- Task 1 -
Answer from the article on the GOP and social issues:
(a) Which organization does the article say Republicans attacked during the budget fight?
(b) On what did Mitch Daniels advise GOP leaders to "call a truce"?
(c) Which two Senate candidates are named as having lost in 2010?
- Task 2 -
Resume the article on the GOP and social issues, writing on from its last sentence.

- Selected text -
Attacks by Republicans on Planned Parenthood during the budget fight illustrate how radical social conservatives still hold the balance of power inside the GOP.

Ari Berman

April 8, 2011

Last summer, Indiana Republican Governor Mitch Daniels advised GOP leaders to “call a truce on the so-called social issues” until the country’s dire economic situation had been reversed. Economic and social conservatives were “just going to just have to agree to get along for a little while,” Daniels said. Social conservative groups like the Family Research Council immediately attacked Daniels, but many Republicans responded favorably to his proposal. In the 2010 election, Republican candidates by and large stayed away from hot-button issues like gay marriage and abortion (those who did not, such as Senate candidates Sharron Angle in Nevada and Ken Buck in Colorado, lost).

- Given records -

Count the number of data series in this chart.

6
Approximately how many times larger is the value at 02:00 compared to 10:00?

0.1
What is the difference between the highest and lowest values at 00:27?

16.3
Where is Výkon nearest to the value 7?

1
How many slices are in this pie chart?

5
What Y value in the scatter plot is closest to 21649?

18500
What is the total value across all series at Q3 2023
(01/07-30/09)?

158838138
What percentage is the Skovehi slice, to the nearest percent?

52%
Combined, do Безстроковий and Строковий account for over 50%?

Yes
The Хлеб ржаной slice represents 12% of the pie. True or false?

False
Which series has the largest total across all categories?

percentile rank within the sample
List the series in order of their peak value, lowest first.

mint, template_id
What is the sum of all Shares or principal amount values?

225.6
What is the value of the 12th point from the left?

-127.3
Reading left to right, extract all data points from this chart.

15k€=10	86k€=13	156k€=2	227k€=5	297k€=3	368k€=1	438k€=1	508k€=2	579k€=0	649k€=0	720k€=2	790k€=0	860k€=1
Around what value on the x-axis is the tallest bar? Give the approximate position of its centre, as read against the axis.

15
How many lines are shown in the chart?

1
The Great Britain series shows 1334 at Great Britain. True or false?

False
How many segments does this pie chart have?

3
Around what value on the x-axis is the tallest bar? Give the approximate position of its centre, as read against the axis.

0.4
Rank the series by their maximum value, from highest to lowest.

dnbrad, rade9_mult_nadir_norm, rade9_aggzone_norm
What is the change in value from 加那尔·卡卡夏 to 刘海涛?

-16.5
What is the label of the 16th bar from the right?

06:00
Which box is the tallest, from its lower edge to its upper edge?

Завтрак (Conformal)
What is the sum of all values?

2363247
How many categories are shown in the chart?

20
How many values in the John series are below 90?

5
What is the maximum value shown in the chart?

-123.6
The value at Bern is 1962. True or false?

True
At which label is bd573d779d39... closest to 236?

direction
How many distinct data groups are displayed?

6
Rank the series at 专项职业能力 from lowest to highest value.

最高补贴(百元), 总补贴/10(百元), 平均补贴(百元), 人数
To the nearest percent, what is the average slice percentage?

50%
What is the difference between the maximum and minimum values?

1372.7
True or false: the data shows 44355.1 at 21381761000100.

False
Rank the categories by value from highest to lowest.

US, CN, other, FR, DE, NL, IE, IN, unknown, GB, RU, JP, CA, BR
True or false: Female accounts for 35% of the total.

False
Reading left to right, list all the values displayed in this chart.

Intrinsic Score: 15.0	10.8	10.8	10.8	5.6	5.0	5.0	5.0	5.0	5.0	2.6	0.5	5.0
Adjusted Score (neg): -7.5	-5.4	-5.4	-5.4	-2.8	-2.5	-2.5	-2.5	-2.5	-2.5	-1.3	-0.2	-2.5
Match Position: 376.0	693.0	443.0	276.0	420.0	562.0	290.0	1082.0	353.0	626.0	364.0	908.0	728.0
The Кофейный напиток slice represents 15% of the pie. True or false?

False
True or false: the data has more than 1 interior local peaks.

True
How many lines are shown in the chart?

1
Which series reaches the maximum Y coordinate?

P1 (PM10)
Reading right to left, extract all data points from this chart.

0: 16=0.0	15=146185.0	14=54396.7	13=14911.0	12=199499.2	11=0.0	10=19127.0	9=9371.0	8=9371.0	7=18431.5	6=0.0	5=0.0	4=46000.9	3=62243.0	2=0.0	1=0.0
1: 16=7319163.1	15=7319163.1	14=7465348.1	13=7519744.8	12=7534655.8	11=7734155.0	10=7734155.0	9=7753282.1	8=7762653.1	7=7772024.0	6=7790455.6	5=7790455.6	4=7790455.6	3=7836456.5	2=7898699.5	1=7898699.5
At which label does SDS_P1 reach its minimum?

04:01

- Answer section 1 -
(a) Planned Parenthood
(b) The so-called social issues
(c) Sharron Angle in Nevada and Ken Buck in Colorado

- Answer section 2 -
Now Daniels’ truce, to the extent that it ever existed, has fallen apart, with House Republicans threatening to force a government shutdown because of their dislike for family planning services at Planned Parenthood. The fact that cancer screenings and birth control pills have become a deal-breaker for Republicans in the budget fight illustrates the extent to which high-profile social conservatives like Michelle Bachmann (R-MN) and Mike Pence (R-IN) represent the balance of power in the GOP caucus.

A battle is underway inside the Republican Party right now between the pragmatists and extremists. John Boehner wants to be in the former camp, but, for now, he’s siding with the latter. The extremists are winning.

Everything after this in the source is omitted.